On pourrait conclure que les conditions matérielles ne sont pas réunies pour que dans un avenir immédiat, peut-être une décennie, d’autres pôles de puissance puissent émerger pour contrebalancer le pôle de puissance américain sur la scène mondiale, à moins que ce pays ne cesse de remplir les conditions que cet endroit lui confère, car sa situation intérieure ne s’annonce pas bonne.

Cela signifie-t-il maintenir le monde sous l’escalade actuelle de la tension et de l’incertitude, ou y aura-t-il détente, accords et négociations pour ne pas arriver au sommet ? C’est la question des 20 000 lochas (ancienne pièce vénézuélienne de 12 ½ cents).

La réponse semble résider dans un nouveau sens et un sens alternatif du pouvoir politique, au lieu de le comprendre comme une domination légitime sur les obéissants, de le comprendre comme le privilège d’écouter, de prendre soin et de servir le peuple, d’exercer le commandement en obéissant, de réaffirmer la vie , résultat d’un consensus.

Certains intellectuels, dirigeants et présidents latino-américains ont déjà proposé cette nouvelle façon de voir le pouvoir politique.

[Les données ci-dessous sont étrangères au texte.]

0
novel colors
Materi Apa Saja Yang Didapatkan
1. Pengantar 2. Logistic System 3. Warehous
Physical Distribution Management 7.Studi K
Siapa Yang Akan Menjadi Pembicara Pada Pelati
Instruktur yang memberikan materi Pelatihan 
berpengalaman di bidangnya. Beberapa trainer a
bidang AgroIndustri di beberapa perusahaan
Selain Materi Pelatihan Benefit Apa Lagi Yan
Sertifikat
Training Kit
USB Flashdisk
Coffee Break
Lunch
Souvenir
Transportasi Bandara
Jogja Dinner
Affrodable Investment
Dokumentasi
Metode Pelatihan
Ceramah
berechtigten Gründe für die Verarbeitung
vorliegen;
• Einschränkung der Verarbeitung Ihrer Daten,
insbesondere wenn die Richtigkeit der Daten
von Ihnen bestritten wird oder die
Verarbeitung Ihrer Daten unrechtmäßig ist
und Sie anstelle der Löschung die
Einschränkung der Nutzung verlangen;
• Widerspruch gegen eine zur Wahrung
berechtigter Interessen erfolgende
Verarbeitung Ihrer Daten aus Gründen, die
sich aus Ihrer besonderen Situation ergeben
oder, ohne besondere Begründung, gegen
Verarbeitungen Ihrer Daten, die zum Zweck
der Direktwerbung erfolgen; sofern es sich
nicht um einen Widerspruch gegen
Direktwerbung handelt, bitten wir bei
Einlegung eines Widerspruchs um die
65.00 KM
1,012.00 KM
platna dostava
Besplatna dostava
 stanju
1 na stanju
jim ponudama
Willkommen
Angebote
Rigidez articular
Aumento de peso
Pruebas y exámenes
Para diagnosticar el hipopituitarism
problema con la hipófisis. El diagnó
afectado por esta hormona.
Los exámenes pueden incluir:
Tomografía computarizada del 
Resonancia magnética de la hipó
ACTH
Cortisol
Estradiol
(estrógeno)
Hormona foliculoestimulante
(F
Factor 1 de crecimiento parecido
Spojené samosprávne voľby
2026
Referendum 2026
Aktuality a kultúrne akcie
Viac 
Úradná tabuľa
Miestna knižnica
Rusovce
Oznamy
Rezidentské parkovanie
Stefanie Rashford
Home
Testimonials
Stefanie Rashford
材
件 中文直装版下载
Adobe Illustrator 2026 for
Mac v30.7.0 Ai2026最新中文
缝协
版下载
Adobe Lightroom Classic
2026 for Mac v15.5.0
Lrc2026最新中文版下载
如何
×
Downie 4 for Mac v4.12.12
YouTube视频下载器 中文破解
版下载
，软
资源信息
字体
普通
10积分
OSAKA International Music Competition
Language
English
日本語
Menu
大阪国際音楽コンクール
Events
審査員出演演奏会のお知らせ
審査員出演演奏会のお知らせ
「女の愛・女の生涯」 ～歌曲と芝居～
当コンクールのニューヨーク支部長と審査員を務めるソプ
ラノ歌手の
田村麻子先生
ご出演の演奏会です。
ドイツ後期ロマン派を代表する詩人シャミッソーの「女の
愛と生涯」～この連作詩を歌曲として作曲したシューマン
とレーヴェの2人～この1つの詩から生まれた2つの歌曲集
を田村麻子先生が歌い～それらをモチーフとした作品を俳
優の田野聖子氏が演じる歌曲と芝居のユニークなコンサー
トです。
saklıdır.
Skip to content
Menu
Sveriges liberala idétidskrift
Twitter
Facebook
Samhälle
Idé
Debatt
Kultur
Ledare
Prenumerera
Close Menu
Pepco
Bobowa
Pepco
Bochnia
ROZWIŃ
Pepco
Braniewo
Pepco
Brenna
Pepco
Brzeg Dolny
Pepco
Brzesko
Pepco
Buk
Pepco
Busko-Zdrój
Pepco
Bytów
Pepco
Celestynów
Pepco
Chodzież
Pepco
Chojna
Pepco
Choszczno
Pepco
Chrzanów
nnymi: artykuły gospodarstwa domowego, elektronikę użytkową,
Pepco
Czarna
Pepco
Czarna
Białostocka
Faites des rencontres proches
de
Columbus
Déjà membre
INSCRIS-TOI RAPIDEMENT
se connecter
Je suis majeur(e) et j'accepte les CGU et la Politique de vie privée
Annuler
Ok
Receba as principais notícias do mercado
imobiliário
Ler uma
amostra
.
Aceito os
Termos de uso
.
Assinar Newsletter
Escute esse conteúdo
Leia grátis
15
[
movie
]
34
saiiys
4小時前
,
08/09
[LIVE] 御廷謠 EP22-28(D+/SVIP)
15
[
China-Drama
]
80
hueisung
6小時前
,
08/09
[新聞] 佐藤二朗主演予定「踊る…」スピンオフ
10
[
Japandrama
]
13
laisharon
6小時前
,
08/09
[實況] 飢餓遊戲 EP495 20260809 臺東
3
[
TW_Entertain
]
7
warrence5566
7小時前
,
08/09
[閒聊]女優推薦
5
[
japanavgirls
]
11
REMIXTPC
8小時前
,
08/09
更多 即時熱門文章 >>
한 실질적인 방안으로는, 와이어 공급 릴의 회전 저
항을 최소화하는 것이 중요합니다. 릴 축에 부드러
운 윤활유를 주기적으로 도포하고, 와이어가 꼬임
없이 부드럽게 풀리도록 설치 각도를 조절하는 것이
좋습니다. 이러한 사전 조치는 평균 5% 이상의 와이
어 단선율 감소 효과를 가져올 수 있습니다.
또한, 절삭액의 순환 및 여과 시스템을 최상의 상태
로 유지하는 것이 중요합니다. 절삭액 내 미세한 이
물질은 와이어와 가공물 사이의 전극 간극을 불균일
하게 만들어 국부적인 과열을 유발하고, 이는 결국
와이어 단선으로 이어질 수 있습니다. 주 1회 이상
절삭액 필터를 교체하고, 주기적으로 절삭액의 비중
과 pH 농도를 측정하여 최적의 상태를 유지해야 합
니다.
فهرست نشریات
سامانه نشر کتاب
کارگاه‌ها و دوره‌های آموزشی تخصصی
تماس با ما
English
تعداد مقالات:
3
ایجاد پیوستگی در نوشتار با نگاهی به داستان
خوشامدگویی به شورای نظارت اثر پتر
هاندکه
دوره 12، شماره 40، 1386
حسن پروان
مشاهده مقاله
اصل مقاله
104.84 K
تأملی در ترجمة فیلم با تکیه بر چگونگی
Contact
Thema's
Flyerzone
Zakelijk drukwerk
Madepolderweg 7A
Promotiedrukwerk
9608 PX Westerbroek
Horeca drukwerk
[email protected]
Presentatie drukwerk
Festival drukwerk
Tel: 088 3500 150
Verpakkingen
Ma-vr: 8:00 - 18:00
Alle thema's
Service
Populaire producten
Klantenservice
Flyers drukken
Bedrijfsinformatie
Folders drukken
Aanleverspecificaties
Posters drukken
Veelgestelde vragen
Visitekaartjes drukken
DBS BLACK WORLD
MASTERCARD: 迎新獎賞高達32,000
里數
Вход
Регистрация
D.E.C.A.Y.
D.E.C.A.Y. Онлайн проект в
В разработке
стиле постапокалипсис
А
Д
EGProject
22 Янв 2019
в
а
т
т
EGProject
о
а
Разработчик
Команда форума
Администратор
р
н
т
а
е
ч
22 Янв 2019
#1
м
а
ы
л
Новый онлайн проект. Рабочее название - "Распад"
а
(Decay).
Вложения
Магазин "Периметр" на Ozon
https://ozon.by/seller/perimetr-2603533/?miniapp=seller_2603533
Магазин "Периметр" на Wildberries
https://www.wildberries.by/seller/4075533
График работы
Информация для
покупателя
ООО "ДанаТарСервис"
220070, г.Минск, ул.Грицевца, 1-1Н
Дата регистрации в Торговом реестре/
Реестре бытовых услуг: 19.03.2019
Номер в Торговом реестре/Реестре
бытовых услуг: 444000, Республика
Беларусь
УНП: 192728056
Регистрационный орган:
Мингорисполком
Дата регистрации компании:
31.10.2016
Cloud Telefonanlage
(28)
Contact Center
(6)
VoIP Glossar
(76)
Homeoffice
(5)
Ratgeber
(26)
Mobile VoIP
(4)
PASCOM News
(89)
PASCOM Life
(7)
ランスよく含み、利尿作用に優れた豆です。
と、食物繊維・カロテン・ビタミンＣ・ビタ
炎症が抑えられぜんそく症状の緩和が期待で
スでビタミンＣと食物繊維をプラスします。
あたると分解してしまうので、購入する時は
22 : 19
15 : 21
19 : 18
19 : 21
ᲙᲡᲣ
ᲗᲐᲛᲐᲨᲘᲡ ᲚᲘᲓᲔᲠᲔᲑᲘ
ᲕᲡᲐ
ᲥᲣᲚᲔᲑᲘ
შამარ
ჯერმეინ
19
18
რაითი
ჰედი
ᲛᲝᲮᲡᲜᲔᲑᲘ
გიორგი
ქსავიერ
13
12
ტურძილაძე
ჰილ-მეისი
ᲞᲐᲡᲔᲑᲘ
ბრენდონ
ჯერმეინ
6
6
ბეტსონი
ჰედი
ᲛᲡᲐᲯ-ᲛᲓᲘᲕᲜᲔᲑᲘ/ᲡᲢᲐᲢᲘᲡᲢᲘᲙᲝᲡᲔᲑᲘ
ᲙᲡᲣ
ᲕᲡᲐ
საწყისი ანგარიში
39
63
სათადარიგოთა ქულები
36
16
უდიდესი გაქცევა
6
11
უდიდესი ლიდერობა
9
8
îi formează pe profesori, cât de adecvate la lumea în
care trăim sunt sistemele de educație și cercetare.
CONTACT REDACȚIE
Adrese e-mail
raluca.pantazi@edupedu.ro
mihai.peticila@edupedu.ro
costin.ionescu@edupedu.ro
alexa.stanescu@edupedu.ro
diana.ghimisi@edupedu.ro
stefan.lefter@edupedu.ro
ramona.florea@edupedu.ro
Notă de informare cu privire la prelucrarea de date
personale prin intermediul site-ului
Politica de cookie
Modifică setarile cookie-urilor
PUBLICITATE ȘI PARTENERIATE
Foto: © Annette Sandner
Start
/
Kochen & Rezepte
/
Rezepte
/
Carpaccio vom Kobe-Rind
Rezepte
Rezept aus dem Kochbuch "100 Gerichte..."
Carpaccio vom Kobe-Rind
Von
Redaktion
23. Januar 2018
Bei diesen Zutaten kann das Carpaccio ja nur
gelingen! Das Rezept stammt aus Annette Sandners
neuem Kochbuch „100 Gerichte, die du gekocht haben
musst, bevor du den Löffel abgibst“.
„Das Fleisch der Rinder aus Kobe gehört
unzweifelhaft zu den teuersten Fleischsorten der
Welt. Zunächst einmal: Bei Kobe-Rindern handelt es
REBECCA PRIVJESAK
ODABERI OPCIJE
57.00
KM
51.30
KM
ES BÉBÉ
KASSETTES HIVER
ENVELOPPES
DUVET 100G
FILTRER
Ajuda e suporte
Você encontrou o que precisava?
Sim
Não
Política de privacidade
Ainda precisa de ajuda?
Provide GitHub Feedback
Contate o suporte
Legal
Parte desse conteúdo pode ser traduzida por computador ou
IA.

Dans un monde sous la géopolitique des rapports de force (affrontement entre pôles), nos pays sont la palme, l’objectif. Pour parvenir à la paix, à l’équité, à la justice, à l’autodétermination des pays et au bien-être des peuples, la voie doit être autre.

Que faire?

.-Reprendre l’esprit de la conférence de Bandung d’avril 1955 qui a cédé la place à l’organisation de pays non aliénés, à aucun pôle.

.- Retrouver l’esprit de Seattle fin novembre et début décembre 1999, où les mouvements sociaux, les organisations et les syndicats ont donné un arrêt à l’OMC, où un changement de système a été demandé.

.-Ouvrir et encourager le débat national, régional et international, pour trouver une autre manière de se comprendre et de coexister différemment, quantitativement et qualitativement, dans le nouvel ordre mondial. 500 ans suffisent pour tirer la leçon de « l’inconvénient de la balançoire entre les pôles ».